Last Friday, as I walked to my office through Trafalgar Square, I was impressed at the tenacity of the Extinction Rebellion protestors camped out in the driving rain. Fast forward a week, and my sympathy and that of the public is vanishing at the speed of the Bullet train after protests which turned violent yesterday.
ER protestors decided to stand on the roof of a total of three tube trains (one of which was electric) in the middle of the rush hour. One was caught on camera kicking a commuter in the head who tried to pull them off. Scuffles ensued with some of the protestors being attacked before being arrested. By the evening, Trafalgar Square was full of police anticipating more potential problems as a result of ER demonstrations.
The scenes from yesterday are a stark reminder to those politicians who have supported the Extinction Rebellion that they need to be very careful who they get into bed with. Deciding to make it harder for people to go to work by public transport was an act of sheer stupidity when climate change is the key concern. Anyone in a rush to get somewhere could have decided to jump into a taxi instead. Imagine the nurse coming back from a night shift after saving lives, or the office cleaner who has no child care and needs to get home to take their children to school. These are the people that the left claim to care about, but yesterday Extinction Rebellion was making their lives impossible.

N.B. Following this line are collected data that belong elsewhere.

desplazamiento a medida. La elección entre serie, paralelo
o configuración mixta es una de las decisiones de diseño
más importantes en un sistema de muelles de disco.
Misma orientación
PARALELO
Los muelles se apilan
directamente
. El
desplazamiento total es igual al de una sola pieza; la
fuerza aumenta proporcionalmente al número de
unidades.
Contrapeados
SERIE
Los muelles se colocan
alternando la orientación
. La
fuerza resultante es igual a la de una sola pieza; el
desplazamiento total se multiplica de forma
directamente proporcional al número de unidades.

Several weeks ago, parts of the ER movement were even considering launching drones around our airports, putting at risk the safety of passengers and those on the ground and giving succour to terrorists. When planes are delayed, the reaction from ER and those who support them is flying is bad, who cares if someone’s flight is delayed? But what if those people are taking a plane to be back with their dying relatives. Someone else missing their final moments with their mum or dad is easier to put to one side when it does not impact you personally.
It would not have taken more than a couple of minutes for Jo Swinson or Caroline Lucas to tweet their outrage at the behaviour or to put out a statement as Sadiq Khan did, condemning the violence and the disruption to ordinary Londoners. But they didn’t, which was deeply disappointing, given that they regularly (and fairly) complain about the coarsening of political discourse and threats of violence towards MPs.
Whatever people’s politics, most people do not wish to be stopped from going to work to earn a living, visit their family, taking their children to school or going to hospital. If those on the left are not careful, and the scenes we saw yesterday continue, Extinction Rebellion and politicians who support them will be playing directly into Boris Johnson’s hands. The Conservatives record of swingeing cuts to the police will quickly be forgotten by a thankful public who will inevitably tire of Extinction Rebellion protestors gluing themselves to trains, blocking roads or stopping people flying.
Those who support the ideals of Extinction Rebellion cannot be seen to turn a blind eye to disruption and violence just because it is on their side of the culture war.
The angry commuter will not be thinking about the comparisons with Emmeline Pankhurst’s fight for women for as long as Extinction Rebellion are causing mayhem on their daily commute.